La literatura moderna se sabe, por ello, simultáneamente amenazada y atraída por el caos, la incomunicación, lo absurdo, la fragmentación, la incertidumbre y la violencia.
En octubre de 2019, cuando el coronavirus no asomaba todavía en el horizonte, la profesora norteamericana Elizabeth Outka publicó una sustanciosa investigación titulada Viral Modernism, cuyo subtítulo no deja lugar a dudas: “La pandemia de la influenza y la literatura de entreguerras”. El volumen se refiere a una epidemia que tuvo lugar hace más de cien años (la influenza de 1918) y a su vívido impacto en libros que aparecieron entre 1920 y 1935.
Sin embargo, la emergencia del covid-19 y la expansión de la pandemia en 2020 le dieron a la investigación de Outka una irrefutable actualidad: hoy nos reflejamos en el espejo múltiple de Katherine Anne Porter, T. S. Eliot o William Butler Yeats, como si nuestra imagen presente sólo adquiriera nitidez en el pasado.
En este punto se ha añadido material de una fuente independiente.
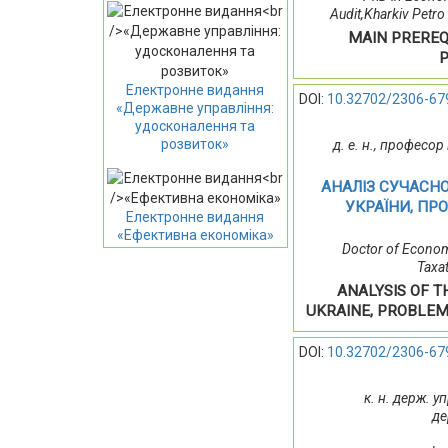
Audit,Kharkiv Petro
MAIN PREREQ
P
Електронне видання
DOI:
10.32702/2306-67
«Державне управління:
удосконалення та
розвиток»
д. е. н., професо
АНАЛІЗ СУЧАСН
УКРАЇНИ, ПР
Електронне видання
«Ефективна економіка»
Doctor of Econom
Taxat
ANALYSIS OF 
UKRAINE, PROBLEM
DOI:
10.32702/2306-67
к. н. держ. 
де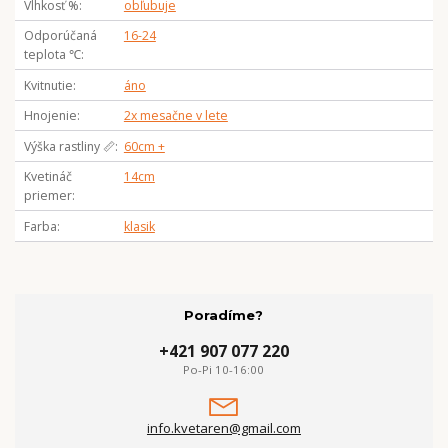
Vlhkosť %
obľubuje
Odporúčaná
16-24
teplota ℃
Kvitnutie
áno
Hnojenie
2x mesačne v lete
Výška rastliny 📏
60cm +
Kvetináč
14cm
priemer
Farba
klasik
Poradíme?
+421 907 077 220
Po-Pi 10-16:00
info.kvetaren@gmail.com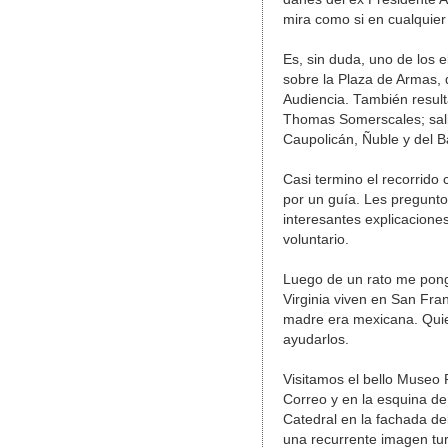
mira como si en cualquier
Es, sin duda, uno de los 
sobre la Plaza de Armas, 
Audiencia. También result
Thomas Somerscales; salitr
Caupolicán, Ñuble y del B
Casi termino el recorrid
por un guía. Les pregunto
interesantes explicacione
voluntario.
Luego de un rato me pong
Virginia viven en San Fra
madre era mexicana. Quie
ayudarlos.
Visitamos el bello Museo 
Correo y en la esquina de 
Catedral en la fachada del
una recurrente imagen tur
Nadie toma conocimiento de la muerte a través de su propia muerte. Del sufrimiento no puede afirmarse lo mismo: tanto el dolor físico como el espiritual se viven en primera persona. Cuando percibo en otro que la muerte suele verse precedida por el dolor, entonces comprendo que mi propio dolor puede llevarme hacia la muerte. Al concebir esa posibilidad, especialmente si la convierto en miedo, me sé amenazado. La pandemia se nos presenta en distintos niveles: al pensar en ella pensamos en la muerte, que le ocurre a otros, pero también en el riesgo, que interiorizamos en primera persona. La pandemia está en los demás, en plural, pero también está en mí, en singular. Esa tensión entre la colectividad y el individuo, entre mundo exterior y mundo interior, se abre paso en las mejores obras literarias y, desde sus palabras, nos permite situarnos en el universo.